To determine the impact of chemoradiation therapy (CRT) on overall survival (OS) after resection of pancreatic adenocarcinoma.

Methods and Materials

A multicenter retrospective review of 955 consecutive patients who underwent complete resection with macroscopically negative margins (R0-1) for invasive carcinoma (T1-4; N0-1; M0) of the pancreas was performed. Exclusion criteria included metastatic or unresectable disease at surgery, macroscopic residual disease (R2), treatment with intraoperative radiation therapy (IORT), and a histological diagnosis of no ductal carcinoma, or postoperative death (within 60 days of surgery). In all, 623 patients received postoperative radiation therapy (RT), 575 patients received concurrent chemotherapy (CT), and 462 patients received adjuvant CT.

Results

Median follow-up was 21.0 months. Median OS after adjuvant CRT was 39.9 versus 24.8 months after no adjuvant CRT (P<.001) and 27.8 months after CT alone (P<.001). Five-year OS was 41.2% versus 24.8% with and without postoperative CRT, respectively. The positive impact of CRT was confirmed by multivariate analysis (hazard ratio [HR] = 0.72; confidence interval [CI], 0.60-0.87; P=.001). Adverse prognostic factors identified by multivariate analysis included the following: R1 resection (HR = 1.17; CI = 1.07-1.28; P<.001), higher pT stage (HR = 1.23; CI = 1.11-1.37; P<.001), positive lymph nodes (HR = 1.27; CI = 1.15-1.41; P<.001), and tumor diameter >20 mm (HR = 1.14; CI = 1.05-1.23; P=.002). Multivariate analysis also showed a better prognosis in patients treated in centers with >10 pancreatic resections per year (HR = 0.87; CI = 0.78-0.97; P=.014)

Conclusion

This study represents the largest comparative study on adjuvant therapy in patients after resection of carcinoma of the pancreas. Overall survival was better in patients who received adjuvant CRT.

Introduction

Most patients with pancreatic adenocarcinoma (PC) present at an advanced stage of the disease, precluding long-term survival. In patients with localized disease, surgical resection still remains the only potentially curative therapy.
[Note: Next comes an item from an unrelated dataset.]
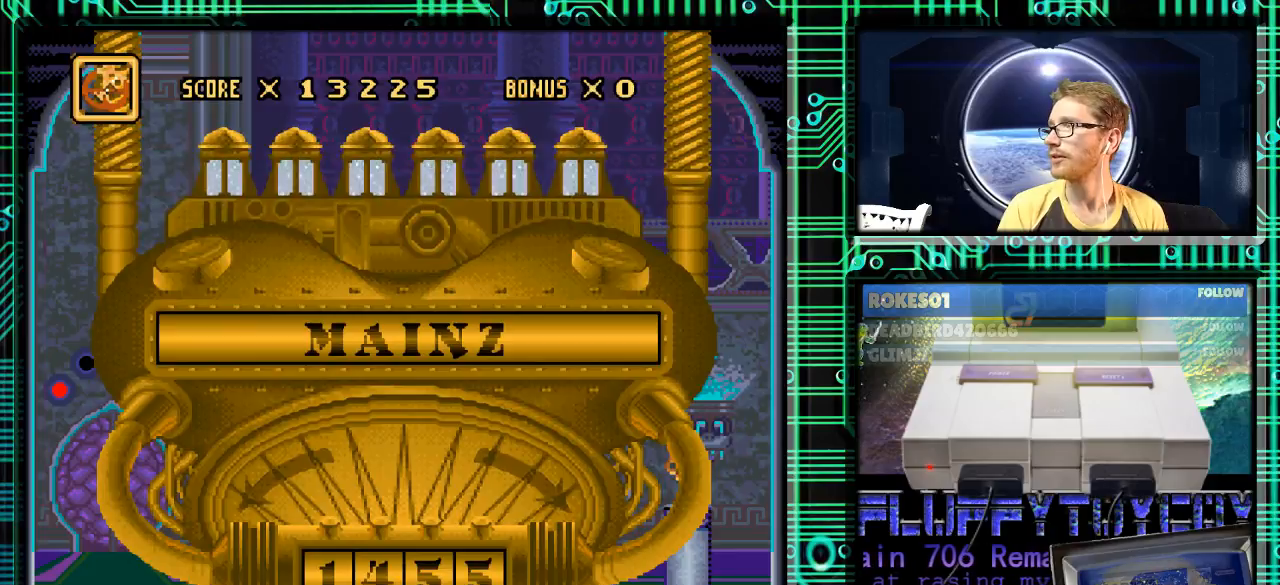
{"buttons": [], "events": []}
Both local and systemic relapses are common after radical surgical treatment 1, 2. Based on this pattern of failure, both systemic and local adjuvant therapy may have a positive impact on patients outcome. In the attempt to improve survival, the efficacy of adjuvant chemoradiation (CRT) and chemotherapy (CT) has been tested in several clinical trials.
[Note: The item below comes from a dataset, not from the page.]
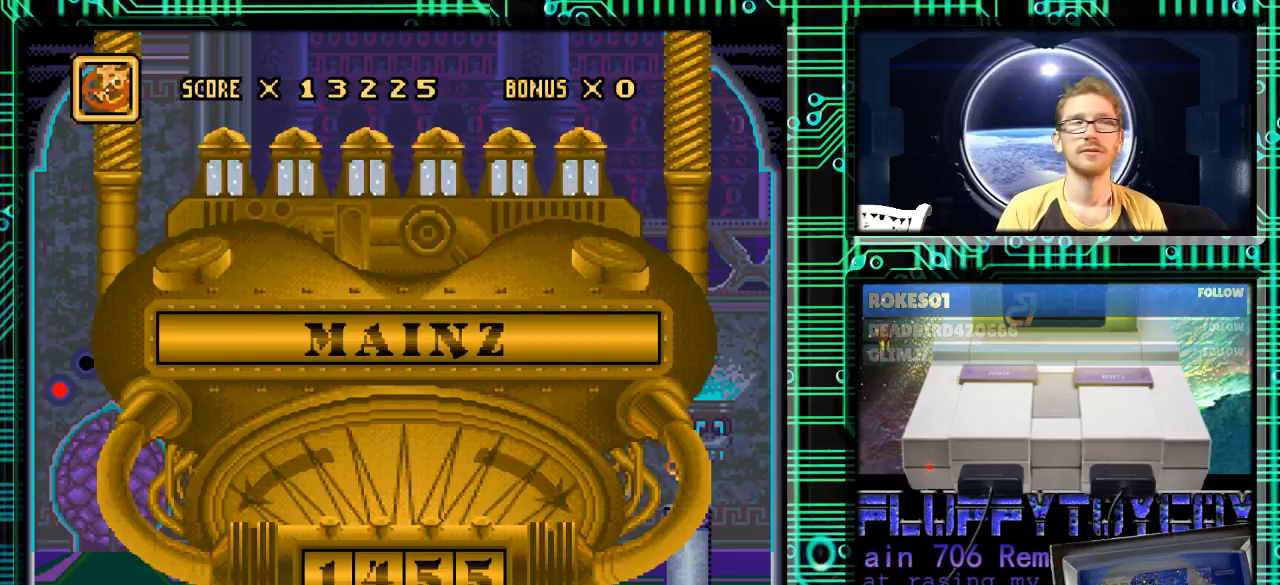
{"buttons": [], "events": []}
A historical randomized trial conducted by the Gastro-Intestinal Tumor Study Group (GITSG) showed improved overall survival (OS) with the use of adjuvant CRT followed by adjuvant CT after definitive surgery 3, 4. These findings were supported by an analysis from Johns Hopkins Hospital comparing adjuvant CRT versus surgical resection alone (5). Patients receiving postoperative CRT showed improved median survival (20 vs 14 months) and 2-year survival (40% vs 31%; P=.003). In contrast, European trials did not confirm a statistically significant survival benefit with CRT (6). Moreover, some European studies suggested a detrimental effect on survival with CRT compared with chemotherapy or surgery alone 7, 8. The weaknesses of these trials complicate decision making about which patients should receive adjuvant CRT or chemotherapy alone (9).

Studies demonstrating a benefit in CRT have been criticized because of small sample size and patient-selection bias 10, 11. To address these limitations, a retrospective analysis of a large cohort of patients undergoing resection of PC in 9 different centers was performed. The purpose of the study is to evaluate whether adjuvant CRT improves survival in a large cohort of unselected patients.

Section snippets

Study design and participants

Clinical data (N=1120) from institutions in 9 different cities (Baltimore, Rochester, Montpellier, Madrid, Salzburg, Verona, Campobasso, Milan, and Rome) were pooled for this analysis on individual patient basis. Patients were treated between 1995 and 2008. The following variables were analyzed: age, sex, tumor location (head, body, tail), surgical procedure (duodenocephalopancreatectomy, distal, total), tumor grade (1-4), microscopic residual disease (no/yes), tumor diameter (mm), pathological

Results

Median follow-up time for all patients was 21.0 months and 21.5 months for survivors. Demographic data for patients are shown in Table 1. The mean age (± standard deviation [SD])for the entire cohort of patients was 62.7 ± 10.4 years. No differences between patients receiving or not receiving adjuvant chemoradiation were observed in terms of age (62.3 ± 10.6 years vs 63.5 ± 10.1 years; P=.090), tumor diameter (29.5 ± 14.1 mm vs 28.3 ± 12.2 mm; P=.287) and rate of R1 resection (26.8% vs 26.9%; P

Discussion

Adjuvant CRT was considered as a therapeutic option in patients with resected PC after publication of the GITSG trial (3). The results of that study showed an improved survival in the arm with postoperative CRT compared to the arm with surgery alone (median OS = 10.9 vs 21.0 months; P=.04) (3). In the GITSG trial, a relatively low dose (40 Gy) of RT was delivered using a split-course regimen. The positive results of this randomized study were subsequently confirmed after evaluation of another

Conclusions

In conclusion, our pooled analysis confirms the possibility of improving outcomes in patients with resected PC by use of adjuvant CRT. However, the prognosis of this disease remains very poor, justifying new trials based on innovative therapeutic strategies.

Acknowledgments

The authors sincerely thank Dr Cinzia Digesù for reviewing and editing the manuscript.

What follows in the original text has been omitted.